A six-person Connecticut jury had agreed in 2022 that Jones should pay $965 million to the families as compensation for defamation, infliction of emotional distress and violations of a Connecticut law. A state court judge added on another $474 million in punitive damages one month later.
Jones’ lawyers told the Supreme Court in a filing that the more than $1.4 billion “can never be paid.”
Jones, the founder of InfoWars, had repeatedly claimed that the 2012 shooting that killed 20 students and six teachers was staged by “crisis actors” as part of a plan to enact more restrictive gun laws.
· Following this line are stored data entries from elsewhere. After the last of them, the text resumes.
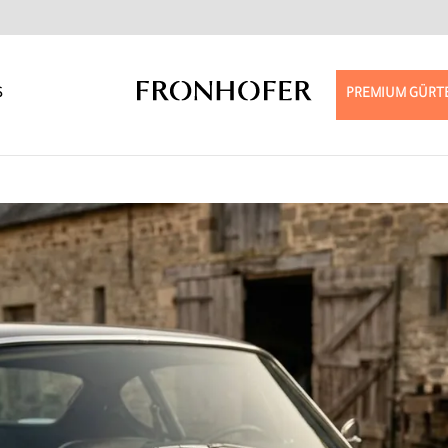
S
PREMIUM GÜRT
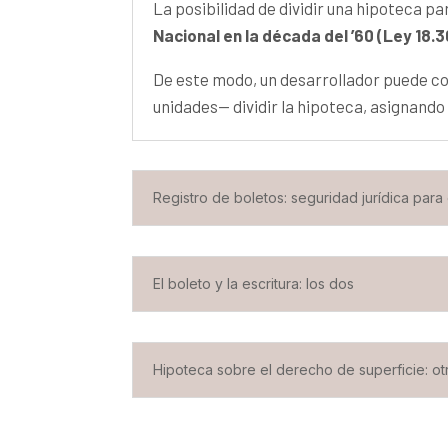
La posibilidad de dividir una hipoteca pa
Nacional en la década del ’60 (Ley 18.
De este modo, un desarrollador puede con
unidades— dividir la hipoteca, asignando
Registro de boletos: seguridad jurídica par
El boleto y la escritura: los dos
Hipoteca sobre el derecho de superficie: otra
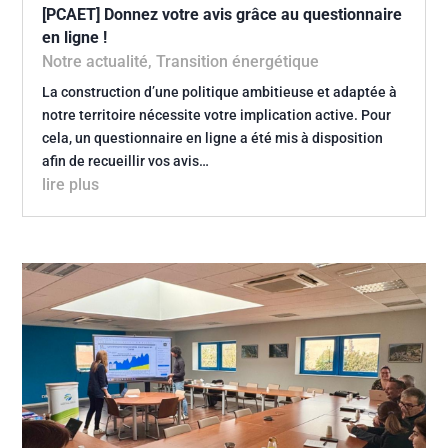
[PCAET] Donnez votre avis grâce au questionnaire
en ligne !
Notre actualité
,
Transition énergétique
La construction d’une politique ambitieuse et adaptée à
notre territoire nécessite votre implication active. Pour
cela, un questionnaire en ligne a été mis à disposition
afin de recueillir vos avis…
lire plus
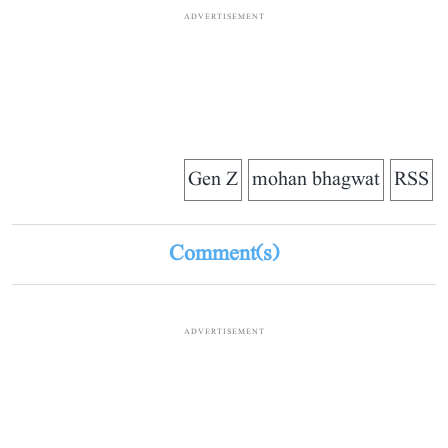
ADVERTISEMENT
Gen Z
mohan bhagwat
RSS
Comment(s)
ADVERTISEMENT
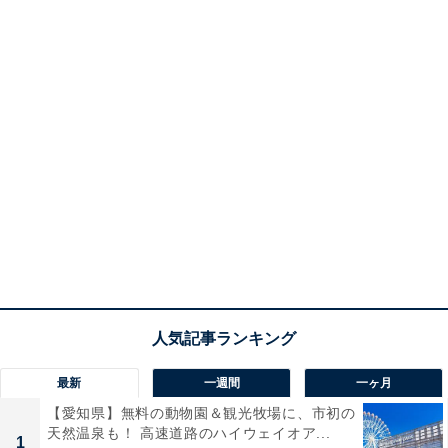
最新
一週間
一ヶ月
【愛知県】無料の動物園＆観光牧場に、市初の
天然温泉も！ 高速道路のハイウェイオア...
1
Relatives of the victims and an FBI agent testified during the defamation trial that they were threatened and harassed by Jones’ listeners who believed his lies about the massacre.
In a different lawsuit brought in Texas, Jones testified that the shooting was “100% real.” Still, he had slammed the Connecticut trial as a “kangaroo court” and argued it violated his free speech rights.
Jones and Free Speech Systems, his company, filed for bankruptcy protection after he was ordered to pay the families, and the satirical publication The Onion tried to purchase InfoWars at a bankruptcy auction for an undisclosed price last year. But a bankruptcy judge rejected the sale of InfoWars to The Onion last December. Jones’ lawyers said there is still an effort underway for InfoWars to be sold.